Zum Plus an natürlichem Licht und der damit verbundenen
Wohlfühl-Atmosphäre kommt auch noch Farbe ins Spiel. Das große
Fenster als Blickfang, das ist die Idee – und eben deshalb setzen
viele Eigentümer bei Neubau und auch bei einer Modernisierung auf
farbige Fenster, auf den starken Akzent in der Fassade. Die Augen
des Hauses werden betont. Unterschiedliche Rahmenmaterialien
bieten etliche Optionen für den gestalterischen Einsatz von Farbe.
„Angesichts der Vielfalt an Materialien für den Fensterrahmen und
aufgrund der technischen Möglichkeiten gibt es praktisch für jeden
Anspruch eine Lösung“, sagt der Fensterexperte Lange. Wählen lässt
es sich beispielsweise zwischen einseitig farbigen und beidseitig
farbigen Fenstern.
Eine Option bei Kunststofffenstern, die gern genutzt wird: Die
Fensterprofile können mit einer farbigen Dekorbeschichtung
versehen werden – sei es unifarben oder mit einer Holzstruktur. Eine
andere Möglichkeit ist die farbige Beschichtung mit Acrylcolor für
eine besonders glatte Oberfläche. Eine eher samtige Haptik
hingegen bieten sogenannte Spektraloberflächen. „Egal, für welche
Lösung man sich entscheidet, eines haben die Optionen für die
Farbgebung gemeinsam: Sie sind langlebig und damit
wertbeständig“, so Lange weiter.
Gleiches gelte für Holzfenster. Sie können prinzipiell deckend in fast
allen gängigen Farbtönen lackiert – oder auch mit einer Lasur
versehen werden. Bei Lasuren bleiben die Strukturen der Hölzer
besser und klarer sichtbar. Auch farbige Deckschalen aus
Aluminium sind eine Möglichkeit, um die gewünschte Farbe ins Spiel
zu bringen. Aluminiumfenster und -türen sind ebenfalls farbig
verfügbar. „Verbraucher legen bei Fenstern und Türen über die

————

→ Your goal
All lines from the one with "versehen werden –" through the end of the material above are to be printed exactly, and only those.

→ Expected output
versehen werden – sei es unifarben oder mit einer Holzstruktur. Eine
andere Möglichkeit ist die farbige Beschichtung mit Acrylcolor für
eine besonders glatte Oberfläche. Eine eher samtige Haptik
hingegen bieten sogenannte Spektraloberflächen. „Egal, für welche
Lösung man sich entscheidet, eines haben die Optionen für die
Farbgebung gemeinsam: Sie sind langlebig und damit
wertbeständig“, so Lange weiter.
Gleiches gelte für Holzfenster. Sie können prinzipiell deckend in fast
allen gängigen Farbtönen lackiert – oder auch mit einer Lasur
versehen werden. Bei Lasuren bleiben die Strukturen der Hölzer
besser und klarer sichtbar. Auch farbige Deckschalen aus
Aluminium sind eine Möglichkeit, um die gewünschte Farbe ins Spiel
zu bringen. Aluminiumfenster und -türen sind ebenfalls farbig
verfügbar. „Verbraucher legen bei Fenstern und Türen über die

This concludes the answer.